:: Requirement ::
Exact copies of all entries are expected.

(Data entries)
====================

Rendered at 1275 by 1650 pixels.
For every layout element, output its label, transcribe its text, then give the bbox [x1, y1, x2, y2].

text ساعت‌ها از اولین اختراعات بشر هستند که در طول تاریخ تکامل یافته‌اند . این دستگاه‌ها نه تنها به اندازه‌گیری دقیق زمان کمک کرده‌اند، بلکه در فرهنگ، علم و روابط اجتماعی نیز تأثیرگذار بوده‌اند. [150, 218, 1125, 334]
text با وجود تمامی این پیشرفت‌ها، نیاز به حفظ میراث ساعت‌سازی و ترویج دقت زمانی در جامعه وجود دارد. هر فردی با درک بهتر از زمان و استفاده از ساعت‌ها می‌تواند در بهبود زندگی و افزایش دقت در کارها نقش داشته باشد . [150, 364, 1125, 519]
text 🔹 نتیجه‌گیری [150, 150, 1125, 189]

====================

:: Response ::
Rendered at 1275 by 1650 pixels.
For every layout element, output its label, transcribe its text, then give the bbox [x1, y1, x2, y2].

text ساعت‌ها از اولین اختراعات بشر هستند که در طول تاریخ تکامل یافته‌اند . این دستگاه‌ها نه تنها به اندازه‌گیری دقیق زمان کمک کرده‌اند، بلکه در فرهنگ، علم و روابط اجتماعی نیز تأثیرگذار بوده‌اند. [150, 218, 1125, 334]
text با وجود تمامی این پیشرفت‌ها، نیاز به حفظ میراث ساعت‌سازی و ترویج دقت زمانی در جامعه وجود دارد. هر فردی با درک بهتر از زمان و استفاده از ساعت‌ها می‌تواند در بهبود زندگی و افزایش دقت در کارها نقش داشته باشد . [150, 364, 1125, 519]
text 🔹 نتیجه‌گیری [150, 150, 1125, 189]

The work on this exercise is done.